6

Consider the following instruction: 8D 8C 4E B0 2F FF FF LEA ECX, [ESI+ECX*2-0xD050]

Using IDAPython, how can I extract the structure of the second operand? I'd like to know things like:

  • ESI is the base register
  • ECX is the index register
  • 2 is the index constant
  • -0xD050 is the displacement constant

Its ok if I have to make a bunch of IDAPython API calls together. So far, I've had to resort to string parsing, and I'd really like to get rid of this.


The most relevant API function I've found is idautils.DecodeInstruction(), yet it doesn't seem to completely cover the structure of the second operand. See below for my exploration:

i = idautils.DecodeInstruction(<ea from above>)

# operand type
assert i.Op2.type == idc.o_disp

# operand value type
assert i.Op2.dtyp == idc.dt_dword

# operand flags
assert i.Op2.flags == idc.OF_SHOW

# structure of o_displ operand is like:
#
#    Memory Reg [Base Reg + Index Reg + Displacement].

def get_reg_const(reg):
    '''
    fetch register number from string name.
    '''
    ri = idaapi.reg_info_t()
    idaapi.parse_reg_name(reg, ri)
    return ri.reg

# we probably expect to find these constants in the operand structure
assert get_reg_const('ecx') == 1
assert get_reg_const('esi') == 6

# the operand structure
assert unsigned2signed(i.Op2.addr)  ==  0xD050  # displacement
assert i.Op2.n          == 1   # operand number
assert i.Op2.phrase     == 4   # "number of register phrase", don't know what this means
assert i.Op2.reg        == 4   # "number of register", don't see how this applies
assert i.Op2.specflag1  == 1   # unknown interpretation, could be "ecx"!?!
assert i.Op2.specflag2  == 78  # 0x4E, unknown interpretation
assert i.Op2.specflag3  == 0   # probably empty
assert i.Op2.specflag4  == 0   # probably empty
assert i.Op2.specval    == 0x200000  # unknown interpretation
assert i.Op2.value      == 0   # "outer displacement" (none here)
Willi Ballenthin
  • 185
  • 2
  • 11

1 Answers1

7

There doesn't seem to be an elegant solution to this. Looks like if you would be writing a plugin in C you would be able to call sib_base, sib_index, sib_scale to get the info.

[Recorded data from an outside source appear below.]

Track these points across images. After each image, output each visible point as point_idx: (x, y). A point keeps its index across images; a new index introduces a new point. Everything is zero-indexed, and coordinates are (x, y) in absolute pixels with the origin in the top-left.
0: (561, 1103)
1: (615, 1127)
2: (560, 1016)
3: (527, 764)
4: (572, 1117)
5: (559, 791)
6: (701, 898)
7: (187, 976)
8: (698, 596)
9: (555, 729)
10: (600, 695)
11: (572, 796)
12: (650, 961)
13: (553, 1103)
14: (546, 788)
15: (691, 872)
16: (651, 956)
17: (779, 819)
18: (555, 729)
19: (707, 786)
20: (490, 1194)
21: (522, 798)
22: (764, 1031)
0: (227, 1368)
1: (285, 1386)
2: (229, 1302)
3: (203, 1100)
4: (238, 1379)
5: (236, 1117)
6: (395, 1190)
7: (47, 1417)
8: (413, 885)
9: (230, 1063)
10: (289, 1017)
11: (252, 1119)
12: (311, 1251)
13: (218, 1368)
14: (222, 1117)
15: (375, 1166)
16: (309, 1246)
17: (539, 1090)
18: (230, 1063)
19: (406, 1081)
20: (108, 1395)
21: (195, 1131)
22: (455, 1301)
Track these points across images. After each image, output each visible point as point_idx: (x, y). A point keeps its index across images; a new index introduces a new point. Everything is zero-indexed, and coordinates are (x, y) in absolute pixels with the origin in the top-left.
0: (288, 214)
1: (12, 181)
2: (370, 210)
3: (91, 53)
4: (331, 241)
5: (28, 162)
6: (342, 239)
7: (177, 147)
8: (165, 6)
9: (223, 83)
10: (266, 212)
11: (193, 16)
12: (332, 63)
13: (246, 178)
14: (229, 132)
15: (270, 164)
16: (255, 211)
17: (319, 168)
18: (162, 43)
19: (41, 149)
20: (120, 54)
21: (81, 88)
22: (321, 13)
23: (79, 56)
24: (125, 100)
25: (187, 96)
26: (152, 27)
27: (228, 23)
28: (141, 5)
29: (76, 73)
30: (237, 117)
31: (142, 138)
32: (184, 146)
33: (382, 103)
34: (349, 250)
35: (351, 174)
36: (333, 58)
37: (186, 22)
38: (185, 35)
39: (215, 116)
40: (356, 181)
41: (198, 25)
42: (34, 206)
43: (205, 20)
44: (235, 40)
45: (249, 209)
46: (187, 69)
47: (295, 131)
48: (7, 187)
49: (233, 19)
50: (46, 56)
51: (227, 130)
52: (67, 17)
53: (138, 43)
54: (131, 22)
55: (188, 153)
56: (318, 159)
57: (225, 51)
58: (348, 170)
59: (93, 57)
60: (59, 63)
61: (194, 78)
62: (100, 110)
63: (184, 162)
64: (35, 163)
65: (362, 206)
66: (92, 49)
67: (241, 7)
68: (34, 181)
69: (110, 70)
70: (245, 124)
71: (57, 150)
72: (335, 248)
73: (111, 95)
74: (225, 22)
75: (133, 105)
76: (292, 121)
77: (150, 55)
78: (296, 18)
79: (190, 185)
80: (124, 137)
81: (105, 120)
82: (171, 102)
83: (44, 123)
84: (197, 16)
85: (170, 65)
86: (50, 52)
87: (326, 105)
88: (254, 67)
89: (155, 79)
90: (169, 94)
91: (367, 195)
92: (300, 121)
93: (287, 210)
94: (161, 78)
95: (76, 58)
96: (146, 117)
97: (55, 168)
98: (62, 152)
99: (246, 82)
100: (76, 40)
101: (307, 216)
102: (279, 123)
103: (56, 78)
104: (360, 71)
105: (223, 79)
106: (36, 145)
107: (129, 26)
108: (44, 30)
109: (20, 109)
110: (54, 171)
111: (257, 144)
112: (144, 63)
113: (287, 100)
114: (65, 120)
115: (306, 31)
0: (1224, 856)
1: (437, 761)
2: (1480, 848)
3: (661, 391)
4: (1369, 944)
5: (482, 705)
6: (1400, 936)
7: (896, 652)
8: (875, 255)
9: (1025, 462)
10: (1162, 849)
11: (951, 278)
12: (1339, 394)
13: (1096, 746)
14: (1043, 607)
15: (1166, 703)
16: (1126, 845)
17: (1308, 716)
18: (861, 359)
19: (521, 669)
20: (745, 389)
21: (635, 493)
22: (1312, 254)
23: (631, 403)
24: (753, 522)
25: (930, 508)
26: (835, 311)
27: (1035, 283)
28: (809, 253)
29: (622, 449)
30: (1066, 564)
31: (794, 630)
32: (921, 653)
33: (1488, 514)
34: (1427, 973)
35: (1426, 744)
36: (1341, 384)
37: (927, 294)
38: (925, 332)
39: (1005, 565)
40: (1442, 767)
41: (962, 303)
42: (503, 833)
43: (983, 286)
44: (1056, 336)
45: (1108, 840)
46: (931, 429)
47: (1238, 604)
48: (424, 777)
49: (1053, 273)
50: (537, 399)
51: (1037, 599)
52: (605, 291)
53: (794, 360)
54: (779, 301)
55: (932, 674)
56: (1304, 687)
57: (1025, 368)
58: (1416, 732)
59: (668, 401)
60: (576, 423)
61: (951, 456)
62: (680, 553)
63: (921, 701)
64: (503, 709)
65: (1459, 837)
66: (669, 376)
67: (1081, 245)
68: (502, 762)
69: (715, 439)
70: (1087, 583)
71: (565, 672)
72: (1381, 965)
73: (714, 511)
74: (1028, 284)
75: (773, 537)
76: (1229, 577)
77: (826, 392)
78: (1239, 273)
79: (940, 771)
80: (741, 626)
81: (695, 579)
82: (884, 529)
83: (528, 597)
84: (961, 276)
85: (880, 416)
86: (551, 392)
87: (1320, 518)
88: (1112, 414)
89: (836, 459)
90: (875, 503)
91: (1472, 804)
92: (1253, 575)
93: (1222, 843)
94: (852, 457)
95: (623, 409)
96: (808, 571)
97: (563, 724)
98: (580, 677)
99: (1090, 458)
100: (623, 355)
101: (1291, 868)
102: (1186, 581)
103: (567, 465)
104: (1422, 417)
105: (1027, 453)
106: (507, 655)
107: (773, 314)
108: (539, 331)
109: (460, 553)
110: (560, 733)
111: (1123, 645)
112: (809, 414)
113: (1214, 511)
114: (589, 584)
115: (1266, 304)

Here's how you could do it in Python.

from idautils import DecodeInstruction
from idaapi import get_reg_name

ea = 0x20AC5 # Assuming this ea is a lea
i = DecodeInstruction(ea)

hasSIB = i.Op2.specflag1
sib = i.Op2.specflag2

if hasSIB:
    base = sib  & 7
    index = (sib >> 3) & 7
    scale = (sib >> 6) & 3
    size = 4 if i.Op2.dtyp == idaapi.dt_dword else 8
    print '[{} + {}{} + {:x}]'.format(
        get_reg_name(base, size),
        get_reg_name(index, size),
        '*{}'.format(2**scale) if scale else '',
        i.Op2.addr
    )

Example Output: [ebx + eax*4 + 8c]

Jongware
  • 2,364
  • 2
  • 16
  • 30
Bambu
  • 556
  • 2
  • 8